■ **PAGE EXTRACT**
So if I understand correctly, you're only focused on deleting ledgers
related to a manged ledger through `trimConsumedLedgersInBackground()`
*only* - you're not modifying any other ledger deletion mechanism in
Managed Ledger right?

If I'm correct, your PIP must be amended:
1. You need to say that explicitly in your PIP. If you search "trim" in
your PIP you wouldn't find it.
2. PIP title is incorrect. Should be: "system-topic based ManagedLedger's
ledgers trimming"



> > If delete fails, that means the storage system occur some problems. I
> guess
> > > the storage system will recovery in 10 mins.
> > >
> > > In https://github.com/apache/pulsar/issues/16569, we define
> > > reconsumeLaterOfTopicTwoPhaseDeletionInSeconds in the
> ServiceConfiguration,
> > > it's configurable.
> > > private int reconsumeLaterOfTopicTwoPhaseDeletionInSeconds = 600;
> >
> >
> > We need some experienced people here to contribute their opinion. Default
> > 10min might be too much. I recommend you ask Penghui.
> Fine.
>
> > >
> > > > You mentioned you are working with a client which has retries
> configured.
> > > > Retry is client side based, ack one message while producing another,
> > > > transaction free. Are you prepared to handle a case where you acked
> but
> > > > failed to produce the message, hence you lost it completely?

(Photos of people with keypoints)
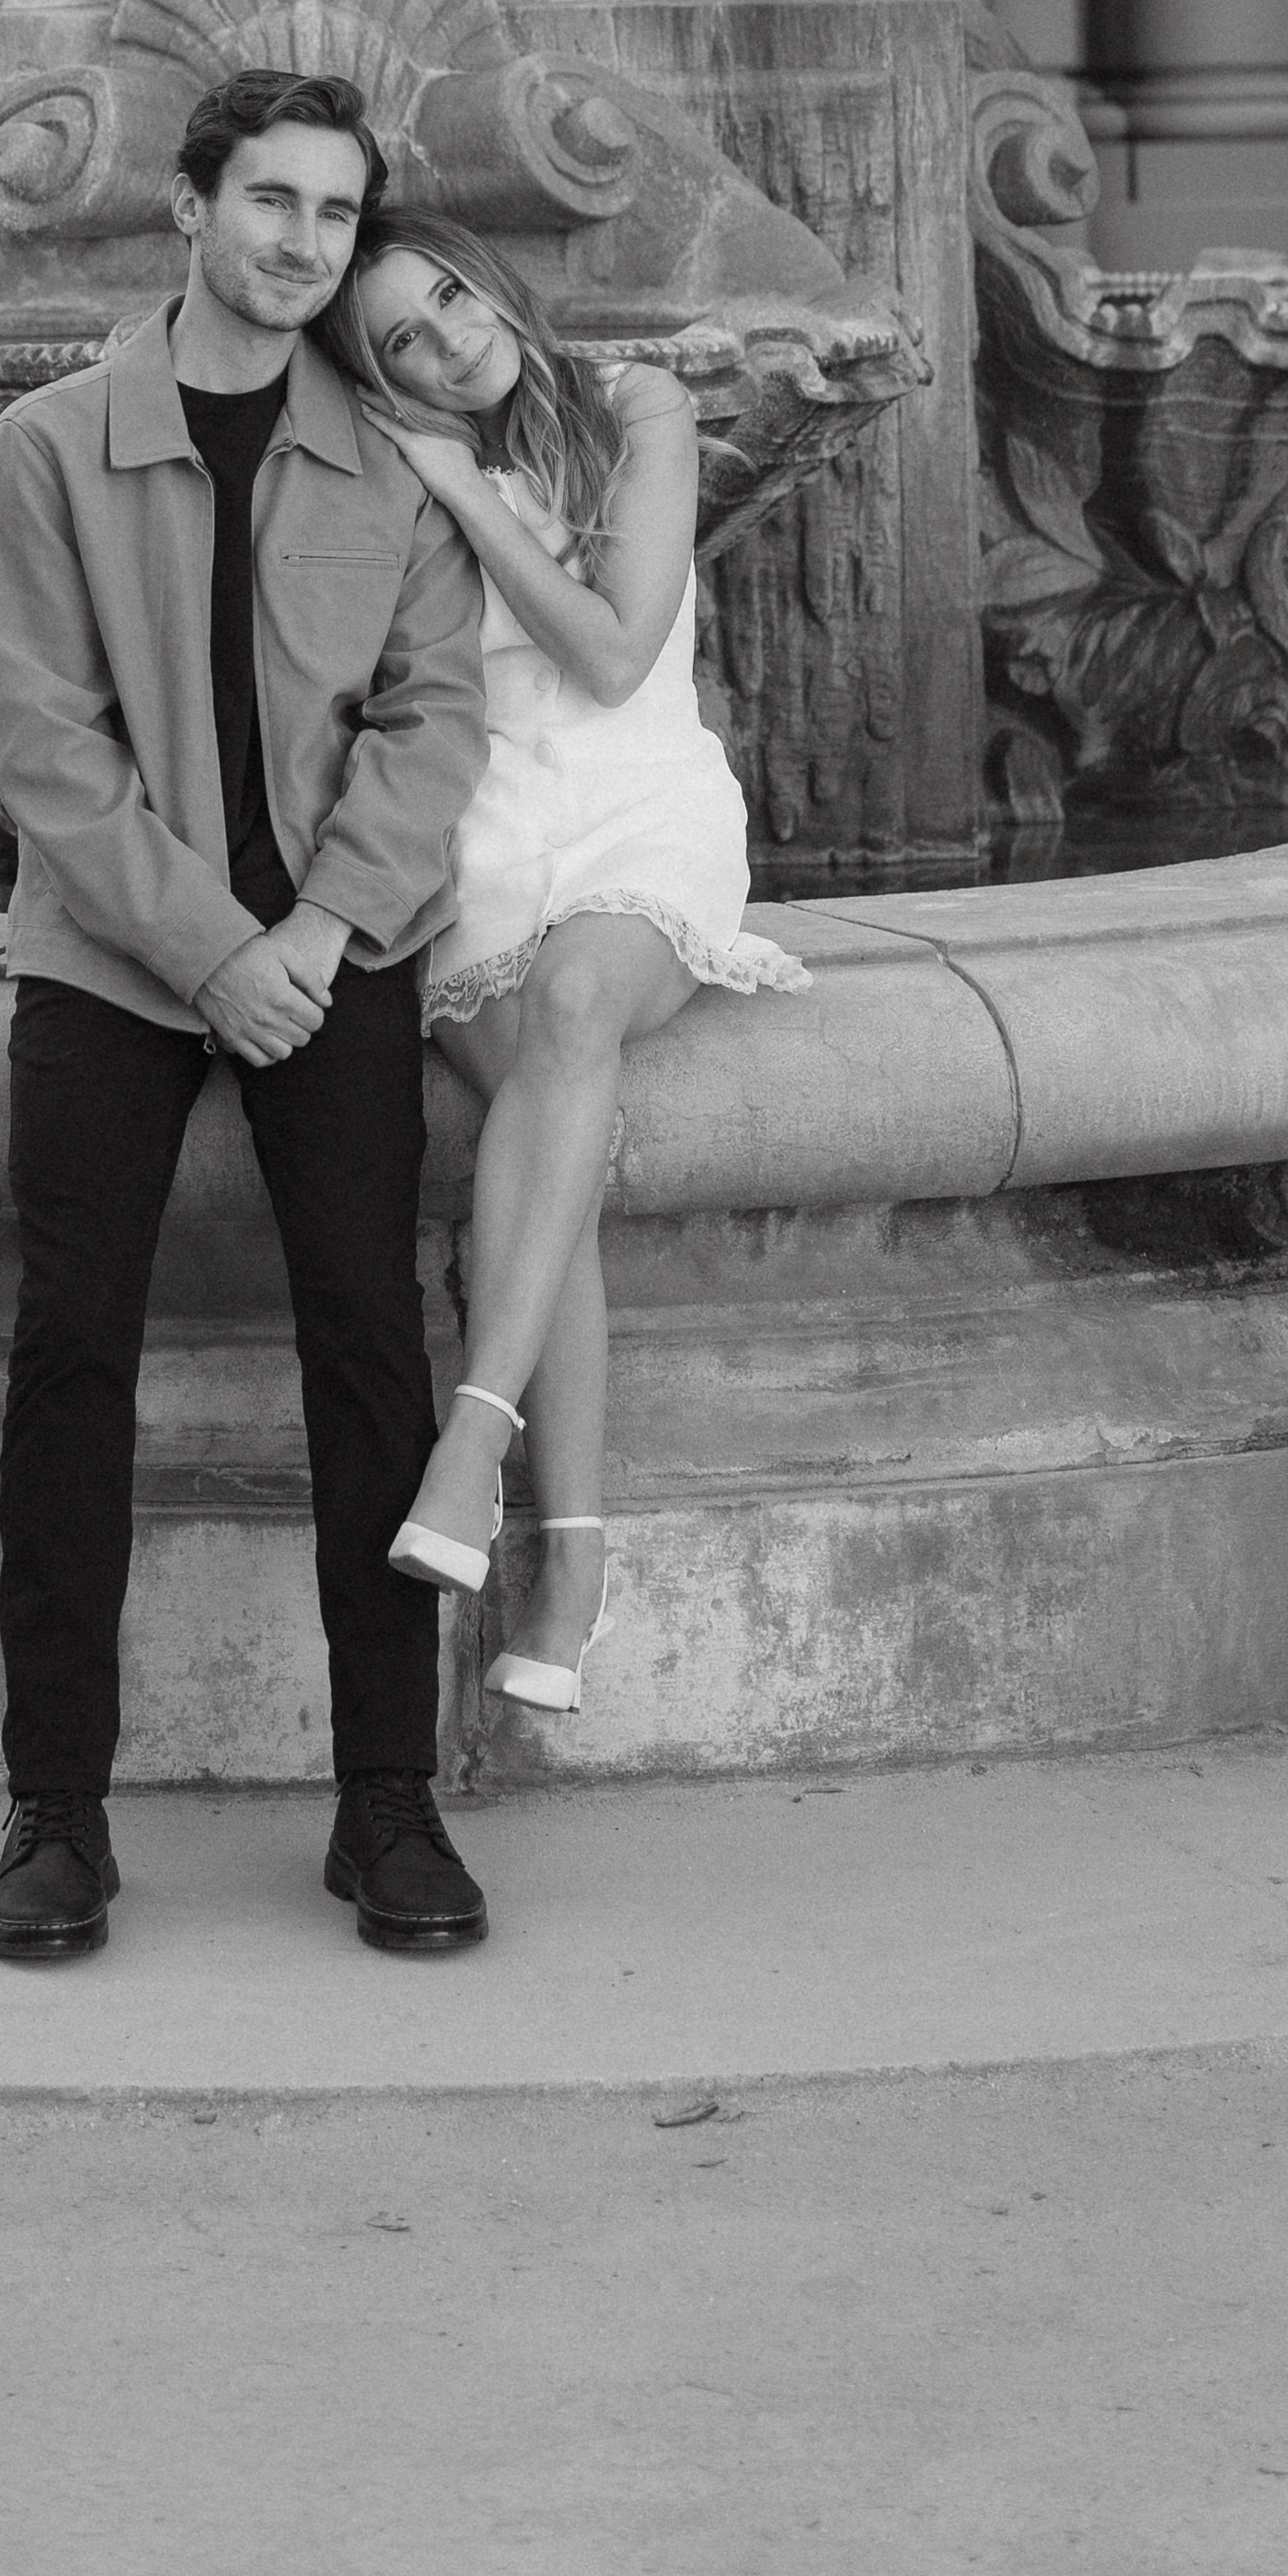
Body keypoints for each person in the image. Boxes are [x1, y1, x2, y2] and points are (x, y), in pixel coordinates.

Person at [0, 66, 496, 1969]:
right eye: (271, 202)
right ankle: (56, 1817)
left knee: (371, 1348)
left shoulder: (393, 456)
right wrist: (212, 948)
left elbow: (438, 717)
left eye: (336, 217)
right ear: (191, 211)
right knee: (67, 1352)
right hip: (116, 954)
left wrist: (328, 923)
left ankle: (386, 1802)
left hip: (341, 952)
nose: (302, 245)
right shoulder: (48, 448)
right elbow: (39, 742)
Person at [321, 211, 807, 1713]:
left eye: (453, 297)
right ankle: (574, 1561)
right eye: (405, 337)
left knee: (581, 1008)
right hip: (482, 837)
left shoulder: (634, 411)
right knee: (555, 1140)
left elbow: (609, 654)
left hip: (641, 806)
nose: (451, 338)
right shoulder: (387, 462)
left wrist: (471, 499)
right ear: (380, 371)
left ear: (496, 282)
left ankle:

■ **PROMPT A**
Translate this sentence from the ledger-trimming thread into Spanish: "We need some experienced people here to contribute their opinion."
■ **PROMPT B**
Pick up the ledger-trimming thread after its last sentence and write a few more sentences that follow on from it.

■ **EXPECTED OUTPUT A**
Necesitamos aquí a algunas personas con experiencia que aporten su opinión.

■ **EXPECTED OUTPUT B**
> > > >
> > > The pulsarClient only sends a new message that succeeds, then ack the
> > > origin message, so didn't care in this case.
> > >
> > Ok, then you will have concurrent consumption of a message which tries to
> > delete the ledger from ZK and then tries to delete it from BK? Isn't
> that a
> > concurrency issue?
> if i understand correctly, I guess it won't happen, we only delete the
> ledger from Zk at the first step(producer side) and delete the ledger from
> bk at the second step.(consumer side).
>

1. I suggested above to move ZK deletion to the consumer side.
2. Running delete ledger concurrently in BK is ok?

Maybe you can say: When I execute an RPC command to delete ledger in
Pulsar, it will get a lock so others can't run that concurrently since all
the consumer does is run an RPC command to the topic owner broker?


>
> >
> >
> > > > > If we want to delete a topic, we should send the delete ledger msg
> to
> > > > > system topic and remove ledger id from metadata one by one, after
> all
> > > the
> > > > > ledger has been deleted, then delete the topic. If any ledger
> operate
> > > > > failed, we think this delete topic operation failed and return the
> left
> > > > > ledger id in the response.
> > > >
> > > > I couldn't understand. Can you please clarify this section. How
> exactly
> > > > topic deletion is modified to use the features described in this pip?
> > > >
> > > We need to ensure that all ledgers are deleted before the topic is
> > > deleted, otherwise, there will be orphan ledgers.
> > >
> > Your PIP is about introducing a workflow for deleting a ledger, right?
> > When you delete a topic you iterate its ledger list and delete each
> ledger.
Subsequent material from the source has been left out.